Re: [PATCHv3] attr: convert to new threadsafe API

Junio C Hamano <gitster@xxxxxxxxx> · Wed, 12 Oct 2016 16:33:31 -0700

Stefan Beller <sbeller@xxxxxxxxxx> writes:

> @@ -89,15 +114,20 @@ static void setup_check(void)
>  
>  ------------
>  	const char *path;
> +	struct git_attr_result *result;
>  
>  	setup_check();
> -	git_check_attr(path, check);
> +	result = git_check_attr(path, check);

This looks stale by a few revisions of the other parts of the patch?

> diff --git a/archive.c b/archive.c
> index 11e3951..15849a8 100644
> --- a/archive.c
> +++ b/archive.c
> @@ -107,10 +107,12 @@ static int write_archive_entry(const unsigned char *sha1, const char *base,
>  		void *context)
>  {
>  	static struct strbuf path = STRBUF_INIT;
> +	static struct git_attr_check *check;
> +
>  	struct archiver_context *c = context;
>  	struct archiver_args *args = c->args;
>  	write_archive_entry_fn_t write_entry = c->write_entry;
> -	static struct git_attr_check *check;
> +	struct git_attr_result result = GIT_ATTR_RESULT_INIT;
>  	const char *path_without_prefix;
>  	int err;
>  
> @@ -124,12 +126,16 @@ static int write_archive_entry(const unsigned char *sha1, const char *base,
>  		strbuf_addch(&path, '/');
>  	path_without_prefix = path.buf + args->baselen;
>  
> -	if (!check)
> -		check = git_attr_check_initl("export-ignore", "export-subst", NULL);
> -	if (!git_check_attr(path_without_prefix, check)) {
> -		if (ATTR_TRUE(check->check[0].value))
> +	git_attr_check_initl(&check, "export-ignore", "export-subst", NULL);
> +	git_attr_result_init(&result, check);
> +
> +	if (!git_check_attr(path_without_prefix, check, &result)) {
> +		if (ATTR_TRUE(result.value[0])) {
> +			git_attr_result_clear(&result);
>  			return 0;
> -		args->convert = ATTR_TRUE(check->check[1].value);
> +		}
> +		args->convert = ATTR_TRUE(result.value[1]);
> +		git_attr_result_clear(&result);
>  	}

This is exactly what I meant by "can we avoid alloc/free of result
in leaf function when we _know_ how many attributes we are
interested in already, which is the majority of the case?".

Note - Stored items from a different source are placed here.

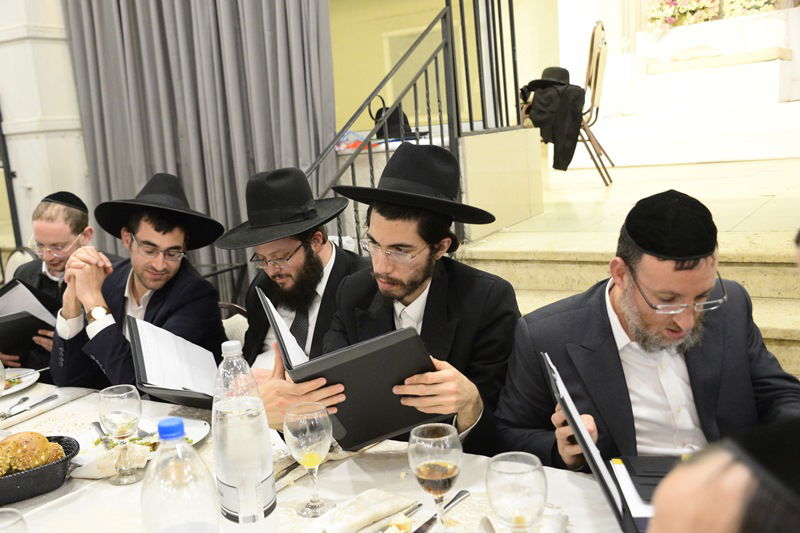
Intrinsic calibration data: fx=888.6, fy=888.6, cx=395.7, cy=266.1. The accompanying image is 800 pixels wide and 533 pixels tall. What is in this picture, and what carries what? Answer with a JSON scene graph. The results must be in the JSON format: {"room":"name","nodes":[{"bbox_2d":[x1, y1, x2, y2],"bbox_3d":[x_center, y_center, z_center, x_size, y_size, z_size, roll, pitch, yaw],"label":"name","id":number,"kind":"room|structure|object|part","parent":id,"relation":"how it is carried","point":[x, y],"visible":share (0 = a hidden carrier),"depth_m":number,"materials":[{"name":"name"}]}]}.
{"room":"event hall","nodes":[
{"label":"event hall","id":0,"kind":"room"},
{"bbox_2d":[0,0,91,270],"bbox_3d":[-2.078,-1.113,4.866,0.746,3.898,0.741,3,12,33],"label":"wall","id":1,"kind":"structure","parent":0,"point":[57,182],"depth_m":4.79,"materials":[{"name":"white paint"}]},
{"bbox_2d":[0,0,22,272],"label":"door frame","id":2,"kind":"object","parent":1,"relation":"attached to","point":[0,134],"visible":0.72,"depth_m":4.95,"materials":[{"name":"black metal"}]},
{"bbox_2d":[59,0,335,296],"bbox_3d":[-0.969,-1.089,4.191,1.463,3.433,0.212,3,12,33],"label":"curtain","id":3,"kind":"object","parent":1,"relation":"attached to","point":[133,182],"visible":0.64,"depth_m":4.21,"materials":[{"name":"grey fabric"}]},
{"bbox_2d":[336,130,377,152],"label":"plastic bag","id":4,"kind":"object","parent":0,"point":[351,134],"visible":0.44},
{"bbox_2d":[368,96,413,140],"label":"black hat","id":5,"kind":"object","parent":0,"point":[406,123],"visible":0.55,"depth_m":4.58,"materials":[{"name":"black fabric"}]},
{"bbox_2d":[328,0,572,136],"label":"back wall","id":6,"kind":"structure","parent":0,"point":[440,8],"depth_m":8.27,"materials":[{"name":"beige paint"}]},
{"bbox_2d":[460,147,799,387],"bbox_3d":[1.598,0.063,4.321,3.306,0.975,3.638,3,12,33],"label":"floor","id":7,"kind":"structure","parent":0,"point":[785,271],"depth_m":4.05,"materials":[{"name":"stone"}]},
{"bbox_2d":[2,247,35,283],"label":"chair","id":8,"kind":"object","parent":7,"relation":"on","point":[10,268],"visible":0.19,"depth_m":4.44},
{"bbox_2d":[0,191,120,371],"bbox_3d":[-1.236,0.274,3.322,0.549,1.074,0.568,-2,11,13],"label":"man","id":9,"kind":"object","parent":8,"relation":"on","point":[35,275],"visible":0.5,"depth_m":3.23},
{"bbox_2d":[0,279,57,356],"bbox_3d":[-1.318,0.184,3.096,0.259,0.245,0.278,3,12,33],"label":"folder","id":10,"kind":"object","parent":9,"relation":"in","point":[32,316],"visible":0.76,"depth_m":3.03,"materials":[{"name":"black paper"}]},
{"bbox_2d":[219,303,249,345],"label":"chair","id":11,"kind":"object","parent":7,"relation":"on","point":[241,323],"visible":0.11,"depth_m":2.99,"materials":[{"name":"fabric"}]},
{"bbox_2d":[47,173,227,394],"bbox_3d":[-0.761,0.227,2.718,0.540,0.993,0.549,-8,11,-21],"label":"man","id":12,"kind":"object","parent":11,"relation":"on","point":[136,230],"visible":0.72,"depth_m":2.63},
{"bbox_2d":[126,315,220,408],"bbox_3d":[-0.513,0.254,2.260,0.266,0.203,0.266,3,12,33],"label":"folder","id":13,"kind":"object","parent":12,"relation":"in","point":[205,383],"visible":0.78,"depth_m":2.22,"materials":[{"name":"black paper"}]},
{"bbox_2d":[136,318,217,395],"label":"paper","id":14,"kind":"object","parent":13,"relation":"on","point":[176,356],"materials":[{"name":"white paper"}]},
{"bbox_2d":[223,166,367,423],"bbox_3d":[-0.241,0.217,2.494,0.529,0.991,0.574,3,12,33],"label":"man","id":15,"kind":"object","parent":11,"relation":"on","point":[318,257],"visible":0.65,"depth_m":2.44},
{"bbox_2d":[0,376,637,532],"bbox_3d":[-0.481,0.815,1.670,2.349,0.727,1.164,3,12,33],"label":"dining table","id":16,"kind":"object","parent":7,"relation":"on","point":[52,508],"visible":0.47,"depth_m":1.70,"materials":[{"name":"white fabric"}]},
{"bbox_2d":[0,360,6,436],"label":"wine glass","id":17,"kind":"object","parent":16,"relation":"on","point":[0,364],"visible":1,"depth_m":2.07,"materials":[{"name":"clear glass"}]},
{"bbox_2d":[0,508,27,532],"bbox_3d":[-0.531,0.432,1.200,0.085,0.190,0.087,3,12,33],"label":"wine glass","id":18,"kind":"object","parent":16,"relation":"on","point":[11,510],"visible":1,"depth_m":1.21,"materials":[{"name":"clear glass"}]},
{"bbox_2d":[0,367,39,397],"bbox_3d":[-1.128,0.334,2.432,0.277,0.025,0.282,3,12,33],"label":"plate","id":19,"kind":"object","parent":16,"relation":"on","point":[24,384],"visible":0.76,"depth_m":2.48,"materials":[{"name":"white ceramic"}]},
{"bbox_2d":[1,393,59,418],"bbox_3d":[-0.938,0.357,2.267,0.027,0.011,0.191,0,11,20],"label":"fork","id":20,"kind":"object","parent":16,"relation":"on","point":[49,398],"visible":0.99,"depth_m":2.26,"materials":[{"name":"silver metal"}]},
{"bbox_2d":[0,434,79,507],"bbox_3d":[-0.797,0.409,1.734,0.342,0.064,0.213,-10,12,-31],"label":"bread basket","id":21,"kind":"object","parent":16,"relation":"on","point":[30,473],"visible":0.69,"depth_m":1.71,"materials":[{"name":"black plastic"}]},
{"bbox_2d":[0,431,64,477],"bbox_3d":[-0.767,0.373,1.766,0.197,0.074,0.127,-11,13,-35],"label":"bread roll","id":22,"kind":"object","parent":21,"relation":"in","point":[5,443],"visible":0.88,"depth_m":1.74,"materials":[{"name":"gold food"}]},
{"bbox_2d":[70,442,152,479],"bbox_3d":[-0.574,0.391,1.807,0.150,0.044,0.119,3,12,33],"label":"napkin","id":23,"kind":"object","parent":16,"relation":"on","point":[107,454],"visible":0.62,"depth_m":1.78,"materials":[{"name":"fabric"}]},
{"bbox_2d":[98,384,143,484],"bbox_3d":[-0.539,0.332,1.749,0.082,0.191,0.081,3,12,33],"label":"wine glass","id":24,"kind":"object","parent":16,"relation":"on","point":[126,418],"visible":0.99,"depth_m":1.72,"materials":[{"name":"clear glass"}]},
{"bbox_2d":[73,417,209,466],"bbox_3d":[-0.560,0.384,1.930,0.289,0.025,0.293,3,12,33],"label":"plate","id":25,"kind":"object","parent":16,"relation":"on","point":[196,435],"visible":0.3,"depth_m":1.94,"materials":[{"name":"white ceramic"}]},
{"bbox_2d":[91,421,112,448],"bbox_3d":[-0.651,0.377,1.972,0.021,0.010,0.174,-10,12,-30],"label":"fork","id":26,"kind":"object","parent":25,"relation":"on","point":[97,426],"visible":0.85,"depth_m":1.97,"materials":[{"name":"silver metal"}]},
{"bbox_2d":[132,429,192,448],"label":"salad","id":27,"kind":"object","parent":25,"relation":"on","point":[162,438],"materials":[{"name":"green food"}]},
{"bbox_2d":[140,418,218,532],"bbox_3d":[-0.287,0.343,1.188,0.093,0.290,0.091,3,12,33],"label":"plastic bottle","id":28,"kind":"object","parent":16,"relation":"on","point":[172,530],"visible":0.99,"depth_m":1.15,"materials":[{"name":"clear plastic"}]},
{"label":"cap","id":29,"kind":"part","parent":28,"relation":"part of","materials":[{"name":"blue plastic"}]},
{"bbox_2d":[212,339,278,532],"bbox_3d":[-0.248,0.286,1.423,0.095,0.338,0.095,3,12,33],"label":"water bottle","id":30,"kind":"object","parent":16,"relation":"on","point":[254,491],"visible":0.99,"depth_m":1.38,"materials":[{"name":"clear plastic"}]},
{"bbox_2d":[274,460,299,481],"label":"knife","id":31,"kind":"object","parent":16,"relation":"on","point":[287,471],"visible":0.53,"depth_m":1.73,"materials":[{"name":"silver metal"}]},
{"bbox_2d":[285,402,333,518],"bbox_3d":[-0.151,0.340,1.550,0.084,0.188,0.084,3,12,33],"label":"wine glass","id":32,"kind":"object","parent":16,"relation":"on","point":[309,432],"visible":0.99,"depth_m":1.52,"materials":[{"name":"clear glass"}]},
{"bbox_2d":[305,489,417,532],"bbox_3d":[-0.067,0.420,1.507,0.101,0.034,0.226,3,12,33],"label":"napkin","id":33,"kind":"object","parent":16,"relation":"on","point":[381,513],"visible":1,"depth_m":1.50,"materials":[{"name":"fabric"}]},
{"bbox_2d":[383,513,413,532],"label":"bread piece","id":34,"kind":"object","parent":16,"relation":"on","point":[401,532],"visible":0.99,"depth_m":1.46,"materials":[{"name":"white food"}]},
{"bbox_2d":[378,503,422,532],"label":"knife","id":35,"kind":"object","parent":16,"relation":"on","point":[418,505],"visible":0.93,"depth_m":1.51,"materials":[{"name":"silver metal"}]},
{"bbox_2d":[408,422,462,532],"bbox_3d":[0.062,0.339,1.358,0.086,0.192,0.087,3,12,33],"label":"wine glass","id":36,"kind":"object","parent":16,"relation":"on","point":[425,462],"visible":0.99,"depth_m":1.32,"materials":[{"name":"clear glass"}]},
{"bbox_2d":[414,489,470,532],"bbox_3d":[0.072,0.420,1.510,0.022,0.010,0.196,3,12,33],"label":"knife","id":37,"kind":"object","parent":16,"relation":"on","point":[457,496],"visible":0.98,"depth_m":1.51,"materials":[{"name":"silver metal"}]},
{"bbox_2d":[486,452,547,532],"bbox_3d":[0.170,0.360,1.230,0.086,0.190,0.086,3,12,33],"label":"wine glass","id":38,"kind":"object","parent":16,"relation":"on","point":[528,491],"visible":1,"depth_m":1.19,"materials":[{"name":"clear glass"}]},
{"bbox_2d":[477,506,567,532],"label":"napkin","id":39,"kind":"object","parent":16,"relation":"on","point":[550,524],"visible":0.77,"depth_m":1.40,"materials":[{"name":"white fabric"}]},
{"bbox_2d":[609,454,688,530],"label":"folder","id":40,"kind":"object","parent":16,"relation":"on","point":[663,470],"visible":0.32,"depth_m":1.53,"materials":[{"name":"black paper"}]},
{"bbox_2d":[315,143,519,453],"bbox_3d":[0.059,0.276,2.093,0.534,1.078,0.563,-6,10,-12],"label":"man","id":41,"kind":"object","parent":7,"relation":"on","point":[385,215],"visible":0.72,"depth_m":2.02},
{"bbox_2d":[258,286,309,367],"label":"paper","id":42,"kind":"object","parent":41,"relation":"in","point":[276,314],"visible":0.46,"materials":[{"name":"white paper"}]},
{"bbox_2d":[264,290,441,450],"bbox_3d":[-0.082,0.200,1.828,0.264,0.249,0.334,-8,11,-21],"label":"folder","id":43,"kind":"object","parent":41,"relation":"in","point":[406,425],"visible":0.84,"depth_m":1.73,"materials":[{"name":"black"}]},
{"bbox_2d":[310,0,525,251],"bbox_3d":[0.110,-0.628,3.982,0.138,1.979,1.605,3,12,33],"label":"stair railing","id":44,"kind":"object","parent":7,"relation":"on","point":[461,3],"visible":0.54,"depth_m":4.00,"materials":[{"name":"black metal"}]},
{"bbox_2d":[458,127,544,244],"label":"low partition wall","id":45,"kind":"object","parent":7,"relation":"on","point":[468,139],"visible":0.69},
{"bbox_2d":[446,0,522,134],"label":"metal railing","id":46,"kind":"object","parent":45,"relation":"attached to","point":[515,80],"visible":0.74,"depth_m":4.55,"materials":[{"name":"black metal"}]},
{"bbox_2d":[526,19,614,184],"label":"chair","id":47,"kind":"object","parent":7,"relation":"on","point":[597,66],"visible":0.55,"depth_m":5.37,"materials":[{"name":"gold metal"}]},
{"bbox_2d":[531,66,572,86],"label":"black hat","id":48,"kind":"object","parent":47,"relation":"on","point":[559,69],"visible":0.56,"depth_m":5.42,"materials":[{"name":"black fabric"}]},
{"bbox_2d":[520,68,585,171],"bbox_3d":[0.927,-0.866,5.323,0.434,0.591,0.412,3,12,33],"label":"black jacket","id":49,"kind":"object","parent":47,"relation":"on","point":[542,123],"visible":0.84,"depth_m":5.20,"materials":[{"name":"black fabric"}]},
{"bbox_2d":[492,189,799,469],"bbox_3d":[0.557,0.364,1.888,0.600,1.013,0.557,-5,10,-6],"label":"man","id":50,"kind":"object","parent":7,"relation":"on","point":[670,323],"visible":0.76,"depth_m":1.76},
{"bbox_2d":[542,353,648,532],"bbox_3d":[0.402,0.290,1.498,0.258,0.218,0.323,-3,10,4],"label":"folder","id":51,"kind":"object","parent":50,"relation":"in","point":[597,470],"visible":0.55,"depth_m":1.47,"materials":[{"name":"black paper"}]},
{"bbox_2d":[590,5,799,168],"bbox_3d":[2.545,-1.456,7.016,2.075,1.072,1.322,3,12,33],"label":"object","id":52,"kind":"object","parent":7,"relation":"on","point":[775,70],"visible":0.84,"depth_m":6.71,"materials":[{"name":"white"}]},
{"bbox_2d":[646,0,719,28],"bbox_3d":[2.582,-2.393,8.001,0.663,0.582,0.460,3,12,33],"label":"flower arrangement","id":53,"kind":"object","parent":52,"relation":"on","point":[672,0],"visible":0.86,"depth_m":7.94,"materials":[{"name":"white plant"}]},
{"bbox_2d":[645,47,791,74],"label":"bench cushion","id":54,"kind":"object","parent":52,"relation":"on","point":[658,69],"visible":0.89,"depth_m":7.08,"materials":[{"name":"fabric"}]},
{"bbox_2d":[723,0,780,15],"bbox_3d":[3.148,-2.381,7.823,0.585,0.474,0.373,3,12,33],"label":"flower arrangement","id":55,"kind":"object","parent":52,"relation":"on","point":[758,2],"visible":0.65,"depth_m":7.79,"materials":[{"name":"white plant"}]},
{"bbox_2d":[646,416,799,532],"bbox_3d":[0.404,0.598,0.744,0.595,1.064,0.616,-5,10,-5],"label":"man","id":56,"kind":"object","parent":7,"relation":"on","point":[670,513],"visible":0.98,"depth_m":0.65},
{"bbox_2d":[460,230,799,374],"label":"stairs","id":57,"kind":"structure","parent":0,"point":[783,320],"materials":[{"name":"beige stone"}]}
]}

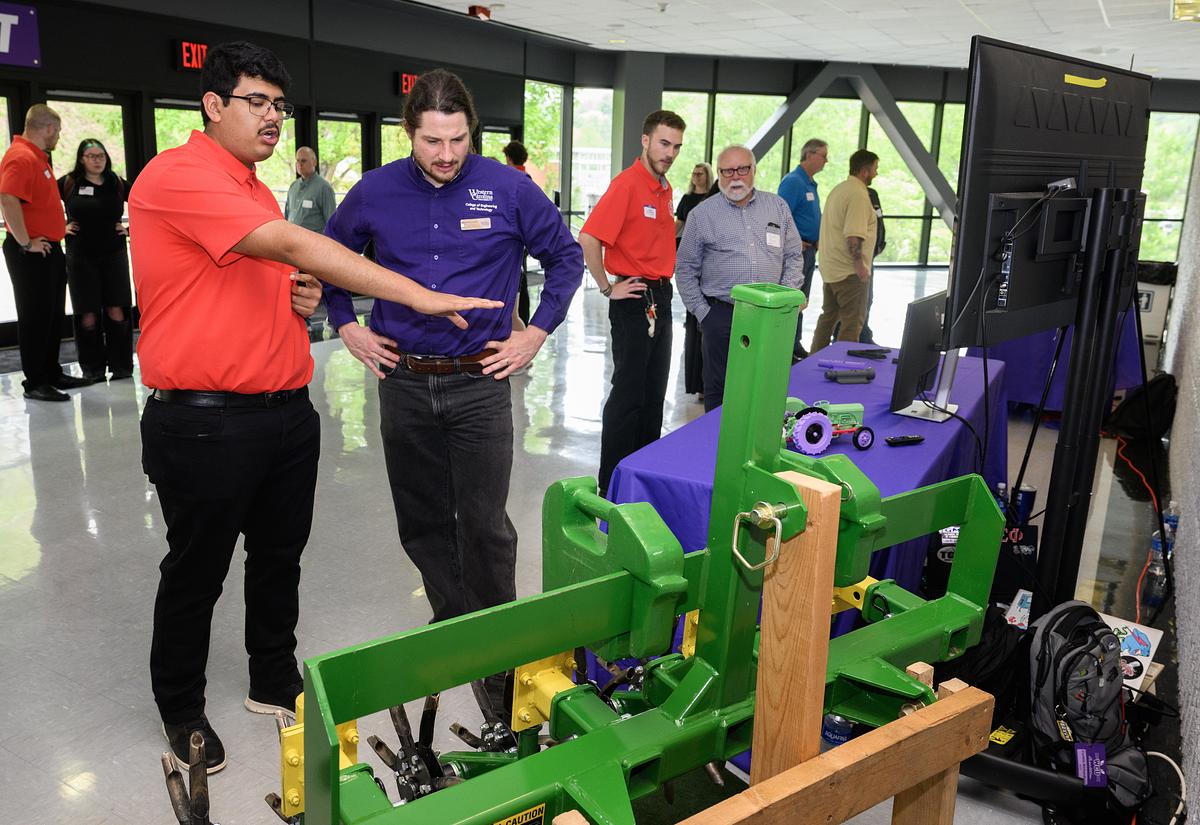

Starting with a simple but unoptimized internal implementation of
the attr subsystem is one thing (which is good).  Exposing an API that
cannot be optimally implemented later without changing the callers
is another (which is bad).

By encapsulating each element into "struct git_attr_result", we can
extend the API without changing the API user [*1*].  

But I do not think of a way to allow an efficient implementation
later unless the source of the API user somehow says "this user is
only interested in this many attributes", like having this

	struct git_attr_result result[2];

(because this caller only wants "ignore" and "subst") on the API
user's side [*2*].  Without such a clue (like the patch above, that
only says "there is a structure called 'result'"), I do not think of
a way to avoid dynamic allocation on the API implementation side.

All the other callers in the patch (pack-objects, convert, ll-merge,
etc.) seem to share the exact same pattern.  Each of the leaf
functions knows a fixed set of attributes it is interested in, the
caller iterates over many paths and makes calls to these leaf
functions, and it is a waste to pay alloc/free overhead for each and
every iteration when we know how many elements result needs to
store.

[Footnote]

*1* Would we need a wrapping struct around the array of results?  If
    that is the case, we may need something ugly like this on the
    API user side:

	GIT_ATTR_RESULT_TYPE(2) result = {2,};

    with something like the following on the API implementation
    side:

        #define GIT_ATTR_RESULT_TYPE(n) \
            struct { \
                    int num_slots; \
                    const char *value[n]; \
            }

        struct git_attr_result {
                int num_slots;
                const char *value[FLEX_ARRAY];
        };
        git_attr_result_init(void *result_, struct git_attr_check *check)
        {
                struct git_attr_result *result = result_;

                assert(result->num_slots, check->num_attrs);
                ...
        }                
        git_check_attr(const char *path,
                       struct git_attr_check *check,
                       void *result_)
        {                       
                struct git_attr_result *result = result_;

                assert(result->num_slots, check->num_attrs);
                for (i = 0; i < check_num_attrs; i++)
                        result->value[i] = ... found value ...;
        }

*2* Or the uglier

	GIT_ATTR_RESULT_TYPE(2) result = {2,};

    I can see why the "check" side would benefit from a structure
    that contains an array, but I do not see why "result" side would
    want to, so I am hoping that we won't have to do this uglier
    variant and just go with the simple "array of resulting values".